Mayor of Lawrence, New York
- In office 2010–2016

Personal details
- Born: 1947 (age 78–79) Germany
- Spouse: Reva Oliner
- Education: J.D., New York University
- Occupation: tax attorney, chair of Religious Zionists of America

= Martin Oliner =

American attorney, former politician, and Zionist activist

Martin Oliner is an American attorney, former politician, and chairman of the Religious Zionists of America.

== Early life and family ==
Oliner was born in 1947 in a displaced persons camp in Germany after his parents survived the Holocaust. He grew up in Brooklyn and received his JD from New York University. He is married.

== Career ==
Oliner has been a tax attorney since 1972 and CEO of First Lincoln, an investment firm, since the 1990s.

=== Boston Navy Yard ===
In the 1990s, Oliner acquired development rights in the Boston Navy Yard through his company, LDA Acquisitions. In 1997, he filed a proposal to build a 260-unit apartment building that became known as the HarborView Place condominiums. The project was delayed due to local opposition and the city approval process. A slightly smaller version of the project was approved by the city around 2003, and construction was completed four years later. In 2012, Oliner's company, Shipyard Quarters Marina Inc, was cited by the Massachusetts Department of Environmental Protection for "dilapidated and unsafe elements" at Pier 8 in the Boston Navy Yard. By 2013, Oliner had accrued $6 million in fines. In October 2014, Oliner reached a settlement with the city to sell the property and pay a fine of $250,000.

=== Politics and philanthropy ===
Oliner served as mayor of the village of Lawrence, New York, from 2010 to 2016. After Hurricane Sandy in 2012, he criticized the state and county government's relief efforts and organized a letter with other local mayors asking Government Andrew Cuomo for assistance. A Touro University trustee, he donated money to establish the Disaster Relief Clinic at Touro Law Center to provide legal advice to people affected by the hurricane. Oliner was a board member of the Peninsula Hospital in Far Rockaway, New York City and attempted to save it from bankruptcy with a $5 million loan in 2011. The hospital shut down the following year.

Oliner is the chairman of the Religious Zionists of America, a conservative, Orthodox Jewish organization. He spearheaded a 2016 campaign to preserve the historical home of Religious Zionist rabbi Abraham Kook. He advocated for Donald Trump to move the US embassy from Tel Aviv to Jerusalem, which Trump did in 2018, and supported Trump's 2020 Israel–Palestine peace plan. In 2017 and 2018, Oliner traveled to Qatar on trips organized by Nicolas Muzin, an agent of the Qatari government tasked with improving its relations with the Jewish-American community. He donated an ambulance to Beit El, an Israeli settlement in the West Bank, in 2018.

In 2020, President Donald Trump appointed Oliner to the Holocaust Memorial Council which governs the United States Holocaust Memorial Museum.

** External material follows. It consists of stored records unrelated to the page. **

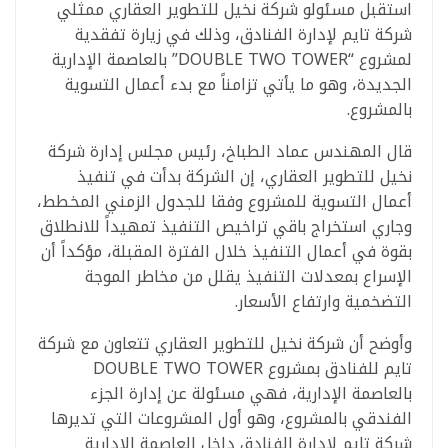
استقبل مسئولو شركة نخيل للتطوير العقاري ممثلي
شركة تايم لإدارة الفنادق، وذلك في زيارة تفقدية
لمشروع “DOUBLE TWO TOWER” بالعاصمة الإدارية
الجديدة، وهو ما يأتي تزامناً مع بدء أعمال التسوية
بالمشروع.
قال المهندس عماد الطباخ، رئيس مجلس إدارة شركة
نخيل للتطوير العقاري، إن الشركة بدأت في تنفيذ
أعمال التسوية للمشروع وفقا للجدول الزمني المخطط،
وجاري استخراج باقي تراخيص التنفيذ تمهيداً للانطلاق
بقوة في أعمال التنفيذ خلال الفترة المقبلة، مؤكداً أن
الإسراع بمعدلات التنفيذ يقلل من مخاطر الموجة
التضخمية وارتفاع الأسعار.
وأوضح أن شركة نخيل للتطوير العقاري تتعاون مع شركة
تايم للفنادق بمشروع DOUBLE TWO TOWER
بالعاصمة الإدارية، فهي مسئولة عن إدارة الجزء
الفندقي بالمشروع، وهو أول المشروعات التي تديرها
شركة تايم لإدارة الفنادق داخل العاصمة الإدارية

Oliner ran for superintendent of Hempstead, New York, in 2026 because of his opposition to a planned 309-unit apartment building in the town.

=== Writing ===
Oliner's writing has appeared in The Jerusalem Post, Algemeiner, and Jewish News Syndicate. In 2022, he wrote a column supporting Bezalel Smotrich and the Religious Zionist Party in the Israeli election. In February 2025 he wrote a column in support of Trump's proposal to relocate Palestinians living in the Gaza Strip. He argued that "The people of Gaza are collectively guilty” for the October 7 attacks, stating that "They are fundamentally evil, and they must pay a price for their actions." In response, the Council on American-Islamic Relations called for him to lose his position on the Holocaust Memorial Council. In June 2025, he wrote a column criticizing the Holocaust Memorial Museum's efforts to fight antisemitism as lacking, stating that they present antisemitism as defunct. He voiced his support for Trump's efforts to revamp the museum.